Yo nunca he sido súper puntual, pero antes era más consciente de que me retrasaba 5 o 10 minutos. Podía además acelerar si me despertaba más tarde o quería hacer más cosas antes de salir de casa.

Ahora mi principal limitación no es solo el manejo del tiempo, sino la falta de conciencia de ello. Me pasa una y otra vez que realmente me creo que voy a llegar a tiempo a un sitio, y mi pensamiento no es nada realista. Llego tarde sin conciencia.

Sería como una “anosognosia del manejo del tiempo”, o más bien de las nuevas limitaciones que hacen que lo maneje peor, como son la lentitud en prepararme y reunir todas las cosas para salir de casa, las funciones ejecutivas. También interviene la memoria, para calcular el tiempo en llegar a un sitio debería calcular también el tiempo de volver a casa porque se me han olvidado el móvil o las gafas de sol o las llaves del coche o la carpeta que llevo a mi actividad. Aunque todo eso tiene que ver también con la atención.

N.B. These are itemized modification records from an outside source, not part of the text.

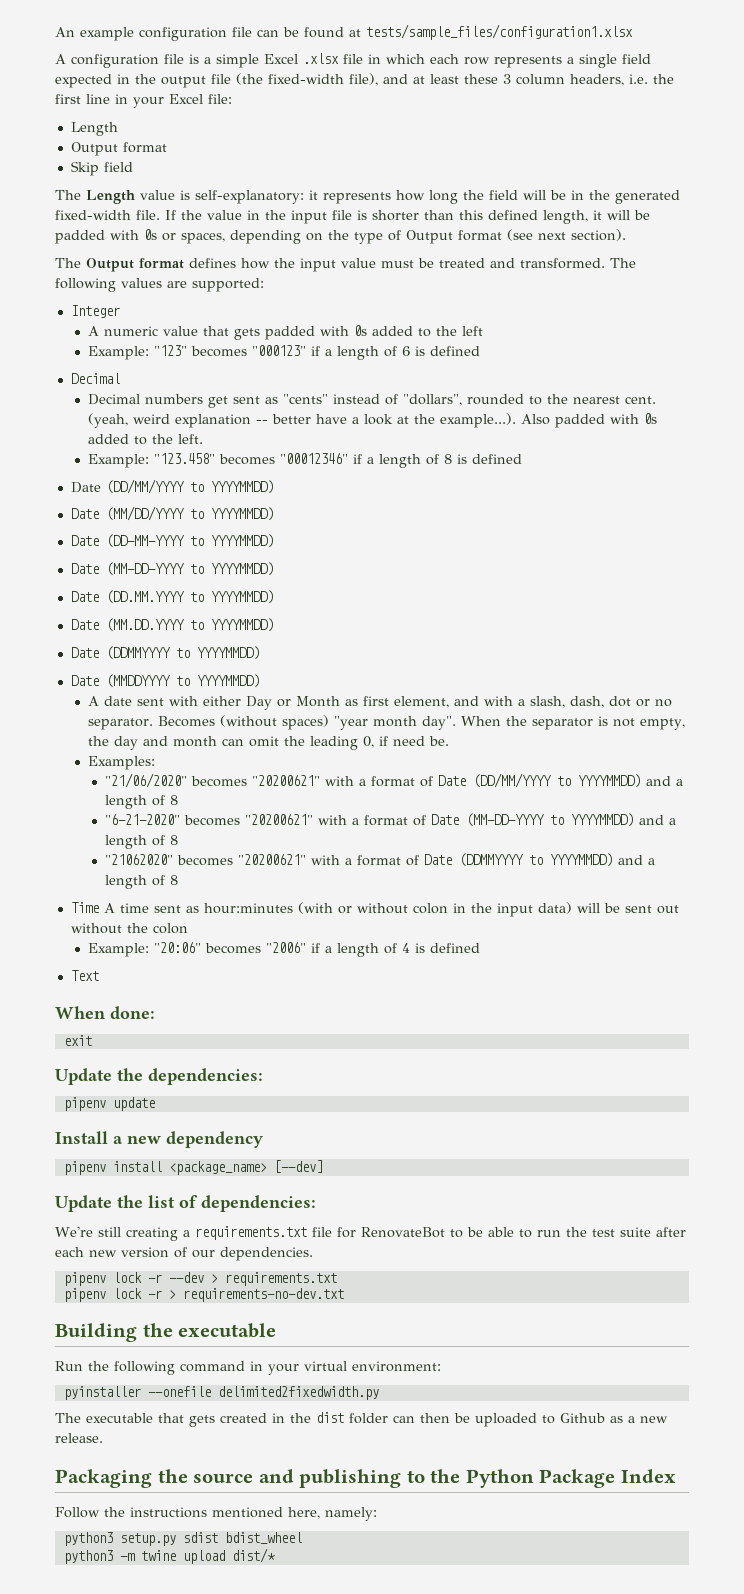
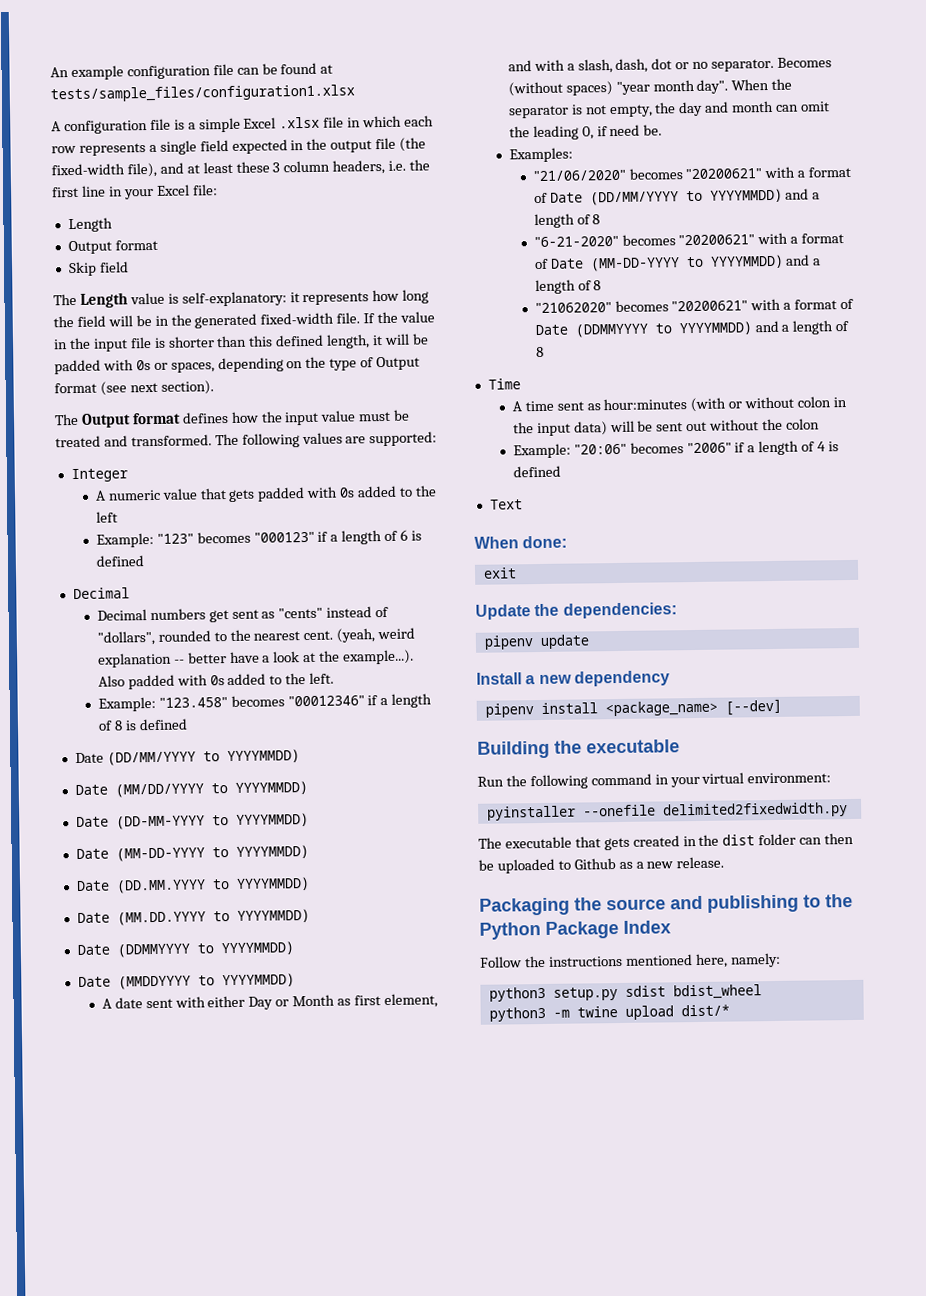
(99, 907) none -> (521, 384) //
[55,1195,316,1212] [55,1226,686,1241] [55,1247,313,1261] [63,1272,337,1286] [63,1288,344,1302] // Update the list of dependencies: // We're still creating a requirements.txt file for RenovateBot to be able to run the test suite after each new version of our dependencies. // pipenv lock -r --dev > requirements.txt // pipenv lock -r > requirements-no-dev.txt -> (782, 707) none

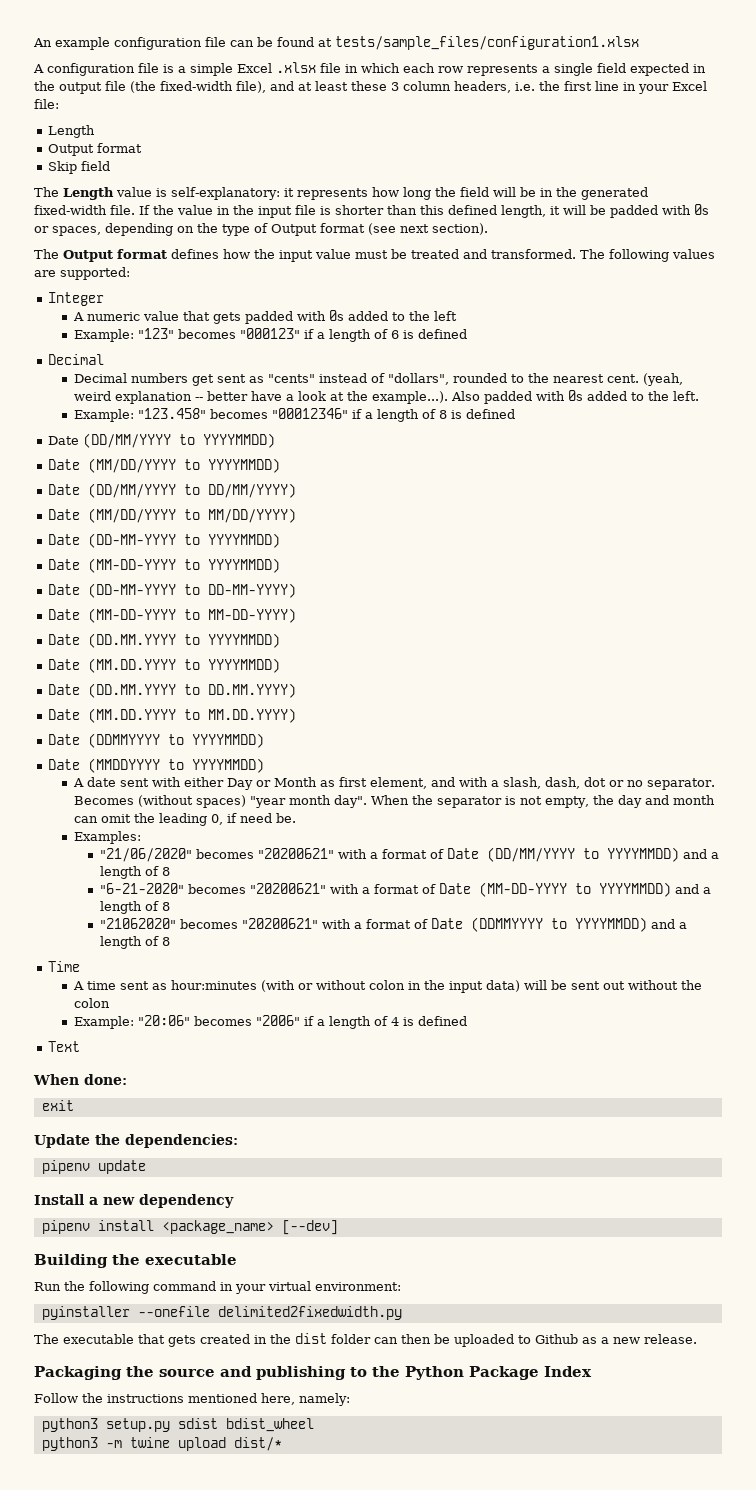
(308, 788) none -> [48,483,297,498] [48,508,297,523] // Date (DD/MM/YYYY to DD/MM/YYYY) // Date (MM/DD/YYYY to MM/DD/YYYY)
(309, 852) none -> [48,583,297,598] [48,608,297,623] // Date (DD-MM-YYYY to DD-MM-YYYY) // Date (MM-DD-YYYY to MM-DD-YYYY)
(310, 916) none -> [48,683,297,698] [48,708,297,723] // Date (DD.MM.YYYY to DD.MM.YYYY) // Date (MM.DD.YYYY to MM.DD.YYYY)

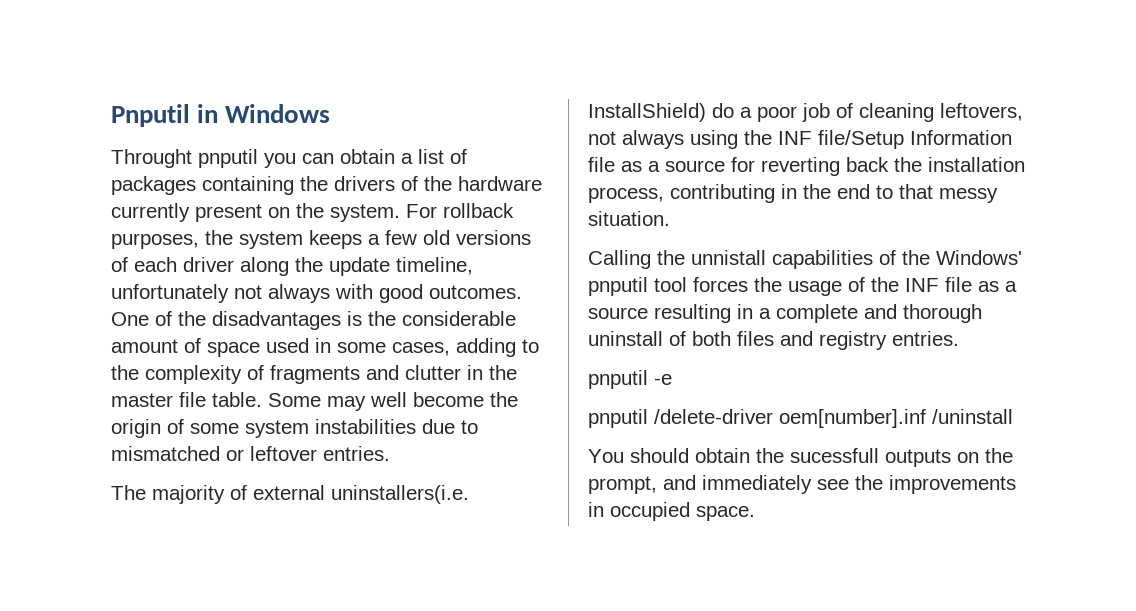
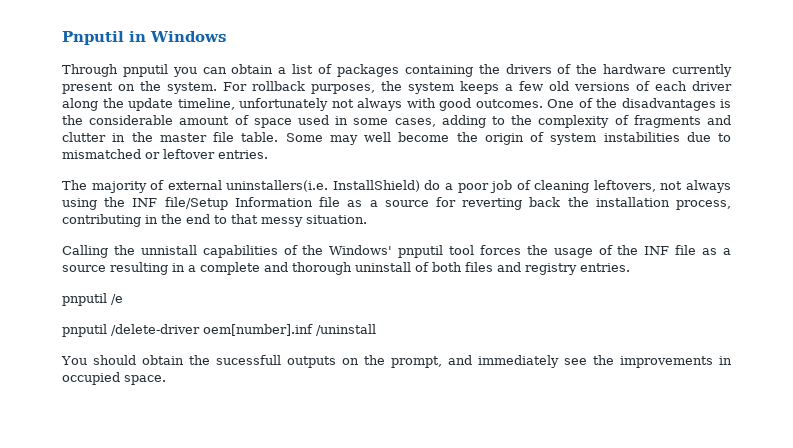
[111,149,192,168] Throught -> [62,64,118,77] Through
[190,423,239,434] some -> (544, 137) none
[654,374,672,385] -e -> [111,294,123,305] /e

Cuantas más cosas quiero hacer durante el día que requieran de un horario definido y que supongan una hora concreta a la que llegar peor se me da el manejo del tiempo. Mejorar o compensar esta limitación depende una vez más de tener atención plena. Me guste o no, ahora no puedo hacer como antes cuando muchas veces salía de casa mientras hablaba por teléfono y a la vez que mantenía la conversación era capaz de acordarme no solo de coger todas las cosas que iba a necesitar sin olvidar ninguna sino además al mismo tiempo descongelar algo para la cena, hacer la cama en un momento, despejar el salón y dejar una nota para los de casa.

Creo que, una vez más, tiene que ver con el manejo de la frustración que me supone no ser la súper rápida y organizada de antes. Un pequeño duelo más, que si tengo más asumido me ayuda a no tener que lidiar con el estrés e impotencia que me supone llegar tarde intentando no llegar tarde y no conseguir convertir media hora en una gymkana eficaz y operativa como hacía antes. Ahora tengo que dedicar para lo mismo una hora o incluso hora y media. Y claro, el tiempo es limitado. Ahora me da tiempo a hacer muchas menos cosas a lo largo del día y todas con atención plena. Aunque es agotador es mucho mejor ser consciente de esta necesidad para no añadir más emociones negativas.

Para sonreír y poder verle el lado positivo a mi nuevo manejo del tiempo suelo pensar que hay muchas personas que se pagan cursos muy caros para conseguir lo que las personas con DCA hacemos porque no nos queda más remedio, pocas cosas al día con atención plena y con conciencia.